Au siège de l’Avenir du Prolétariat, 8, rue Pernelle un immeuble magnifique qui appartient à cette association mutualiste nous trouvons M. Ferdinand Boire qui, fort obligeamment, nous explique ainsi l’origine de son projet de Fédération mutualiste indépendante, et les forces qu’il a déjà groupées.

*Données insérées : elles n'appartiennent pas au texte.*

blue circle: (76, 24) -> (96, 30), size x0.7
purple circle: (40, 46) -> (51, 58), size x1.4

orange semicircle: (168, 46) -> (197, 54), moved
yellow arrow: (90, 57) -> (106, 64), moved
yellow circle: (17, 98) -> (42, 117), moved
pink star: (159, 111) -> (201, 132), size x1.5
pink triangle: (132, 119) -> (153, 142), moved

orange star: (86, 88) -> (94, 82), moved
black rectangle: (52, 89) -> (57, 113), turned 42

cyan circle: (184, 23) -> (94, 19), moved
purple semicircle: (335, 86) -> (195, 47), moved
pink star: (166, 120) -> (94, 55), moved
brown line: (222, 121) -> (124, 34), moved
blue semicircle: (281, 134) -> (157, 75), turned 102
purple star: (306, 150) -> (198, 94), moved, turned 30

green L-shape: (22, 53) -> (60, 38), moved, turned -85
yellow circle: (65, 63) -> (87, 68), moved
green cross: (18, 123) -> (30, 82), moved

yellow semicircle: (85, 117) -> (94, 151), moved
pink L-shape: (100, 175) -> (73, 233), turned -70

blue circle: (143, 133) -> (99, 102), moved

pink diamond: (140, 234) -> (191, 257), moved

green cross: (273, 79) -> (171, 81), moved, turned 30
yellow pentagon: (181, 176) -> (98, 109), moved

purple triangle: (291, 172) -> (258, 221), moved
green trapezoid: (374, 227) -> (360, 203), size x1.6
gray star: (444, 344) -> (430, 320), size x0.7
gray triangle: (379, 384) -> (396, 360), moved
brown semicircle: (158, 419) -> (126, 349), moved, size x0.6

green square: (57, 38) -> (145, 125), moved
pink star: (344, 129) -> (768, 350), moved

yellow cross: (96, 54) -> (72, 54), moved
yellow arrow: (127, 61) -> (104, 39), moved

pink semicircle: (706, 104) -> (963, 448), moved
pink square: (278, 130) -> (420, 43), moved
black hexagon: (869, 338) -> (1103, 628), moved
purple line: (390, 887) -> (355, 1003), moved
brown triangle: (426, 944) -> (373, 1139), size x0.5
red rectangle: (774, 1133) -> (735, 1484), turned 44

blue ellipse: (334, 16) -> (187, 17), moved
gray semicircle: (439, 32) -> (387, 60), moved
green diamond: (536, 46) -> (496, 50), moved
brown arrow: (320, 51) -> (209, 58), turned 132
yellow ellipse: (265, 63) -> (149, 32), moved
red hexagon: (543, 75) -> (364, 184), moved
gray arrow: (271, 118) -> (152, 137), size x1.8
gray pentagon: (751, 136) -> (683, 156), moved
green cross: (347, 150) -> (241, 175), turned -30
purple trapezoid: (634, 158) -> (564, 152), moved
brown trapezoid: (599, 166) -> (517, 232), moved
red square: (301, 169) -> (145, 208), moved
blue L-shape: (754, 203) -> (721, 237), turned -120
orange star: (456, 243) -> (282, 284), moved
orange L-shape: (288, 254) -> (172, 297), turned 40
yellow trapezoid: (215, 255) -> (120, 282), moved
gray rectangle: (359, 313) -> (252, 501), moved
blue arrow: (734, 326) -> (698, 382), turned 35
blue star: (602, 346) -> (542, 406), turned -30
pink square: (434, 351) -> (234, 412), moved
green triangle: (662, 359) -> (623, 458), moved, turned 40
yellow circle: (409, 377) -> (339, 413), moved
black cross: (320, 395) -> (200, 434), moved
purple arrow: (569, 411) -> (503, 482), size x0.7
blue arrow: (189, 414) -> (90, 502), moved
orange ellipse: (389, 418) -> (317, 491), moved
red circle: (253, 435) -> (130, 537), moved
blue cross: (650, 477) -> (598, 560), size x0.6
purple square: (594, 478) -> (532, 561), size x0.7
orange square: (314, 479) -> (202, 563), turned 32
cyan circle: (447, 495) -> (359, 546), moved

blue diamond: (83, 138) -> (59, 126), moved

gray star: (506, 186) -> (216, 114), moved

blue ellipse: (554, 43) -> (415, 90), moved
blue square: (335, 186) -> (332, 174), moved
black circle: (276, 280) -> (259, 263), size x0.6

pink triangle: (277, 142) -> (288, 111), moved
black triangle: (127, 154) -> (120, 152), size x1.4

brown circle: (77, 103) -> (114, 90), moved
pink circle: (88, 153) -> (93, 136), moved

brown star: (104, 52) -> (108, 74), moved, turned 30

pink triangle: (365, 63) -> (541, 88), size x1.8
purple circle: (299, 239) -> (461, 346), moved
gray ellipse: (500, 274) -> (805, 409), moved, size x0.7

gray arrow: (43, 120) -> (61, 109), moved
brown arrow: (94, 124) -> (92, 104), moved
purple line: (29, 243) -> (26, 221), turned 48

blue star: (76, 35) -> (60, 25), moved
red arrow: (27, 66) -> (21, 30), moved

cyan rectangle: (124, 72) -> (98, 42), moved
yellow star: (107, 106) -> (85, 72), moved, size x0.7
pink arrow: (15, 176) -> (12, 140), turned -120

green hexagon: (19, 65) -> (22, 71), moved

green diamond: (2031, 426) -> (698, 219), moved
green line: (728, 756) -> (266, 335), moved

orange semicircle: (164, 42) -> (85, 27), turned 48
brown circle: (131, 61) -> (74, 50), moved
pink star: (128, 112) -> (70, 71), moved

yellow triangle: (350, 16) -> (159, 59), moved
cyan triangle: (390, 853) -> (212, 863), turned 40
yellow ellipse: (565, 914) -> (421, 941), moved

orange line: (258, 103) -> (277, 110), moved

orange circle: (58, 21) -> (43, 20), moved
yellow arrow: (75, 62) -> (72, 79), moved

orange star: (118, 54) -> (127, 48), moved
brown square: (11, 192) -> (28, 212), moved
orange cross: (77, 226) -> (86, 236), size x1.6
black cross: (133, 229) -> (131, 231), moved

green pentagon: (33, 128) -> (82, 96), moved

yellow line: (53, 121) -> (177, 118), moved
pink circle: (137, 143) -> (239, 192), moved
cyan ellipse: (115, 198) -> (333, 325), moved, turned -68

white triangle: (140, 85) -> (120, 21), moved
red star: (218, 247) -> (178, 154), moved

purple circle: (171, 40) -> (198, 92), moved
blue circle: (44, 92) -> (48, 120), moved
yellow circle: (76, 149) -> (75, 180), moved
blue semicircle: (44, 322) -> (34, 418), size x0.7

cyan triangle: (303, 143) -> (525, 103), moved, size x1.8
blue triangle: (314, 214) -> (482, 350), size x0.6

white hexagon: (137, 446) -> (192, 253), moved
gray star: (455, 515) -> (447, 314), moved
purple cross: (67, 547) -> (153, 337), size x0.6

En dehors de L’ « Avenir du Prolétariat » », qui représenta le chiffre de 115.000 adhérents, avec un capital réalisé de près de huit millions de francs et d’importantes propriétés ou immeubles à Paris et en province, la « Fédération générale de la Mutualité indépendante », fondée depuis quelques mois à peine, a reçu de puissantes adhésions. Des groupements aussi importants que les « Prévoyants de l’Avenir nous ont assuré leur concours. Nous sommes en ce moment en pleine période de formation. Mais je crois, sans vouloir exagérer mon appréciation, que nous réussirons à fédérer au moins autant de membres que peut en compter actuellement la « Mutualité officielle » dont M.. Léopold Mabilleau est le porte-parole.

Ce qui montre combien il y a encore du flottement dans les idées mutualistes et combien la Mutualité française est encore loin d’avoir, en matière sociale, une direction d’esprit ferme et claire, c’est qu’il a pu sembler, il y a quelque temps, que la nouvelle Fédération, dont M. Boire est l’interprète, se constituait pour protester contre les tendances prétendument trop étatistes de la Fédération présidée par M. Mabilleau.

Et maintenant c’est la Fédération de M.Mabilleau qui repousse, comme trop étatiste, le projet de loi sur les retraites ouvrières, auquel se rallie la Fédération de M. Boire. Il est infiniment désirable que la Mutualité française mette plus d’ordre et de lumière dans ses idées. C’est par là, et non point par une opposition injustifiable et stérile aux lois d’assurance sociale, que la Mutualité affermira et étendra son action. Il dépendra beaucoup des militants socialistes, en y pénétrant, en participant aux discussions de ses Congrès, de l’amener à une conception plus claire de son rôle.